Rendered images with their source text
.....

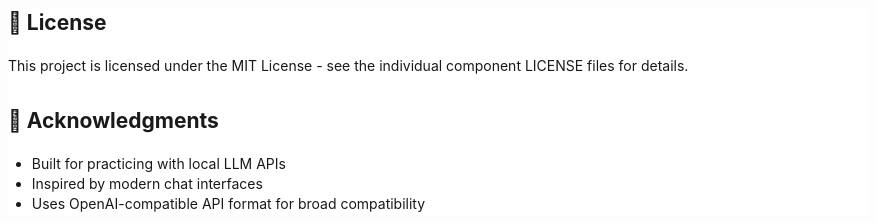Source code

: ## 📄 License

This project is licensed under the MIT License - see the individual component LICENSE files for details.

## 🙏 Acknowledgments

- Built for practicing with local LLM APIs
- Inspired by modern chat interfaces
- Uses OpenAI-compatible API format for broad compatibility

.....

▸ Problem statement
Copy the source text from the records above word for word, keeping every line as it stands. Leave the pictures out of your answer.

▸ Reply to the task
Source code

: ## 📄 License

This project is licensed under the MIT License - see the individual component LICENSE files for details.

## 🙏 Acknowledgments

- Built for practicing with local LLM APIs
- Inspired by modern chat interfaces
- Uses OpenAI-compatible API format for broad compatibility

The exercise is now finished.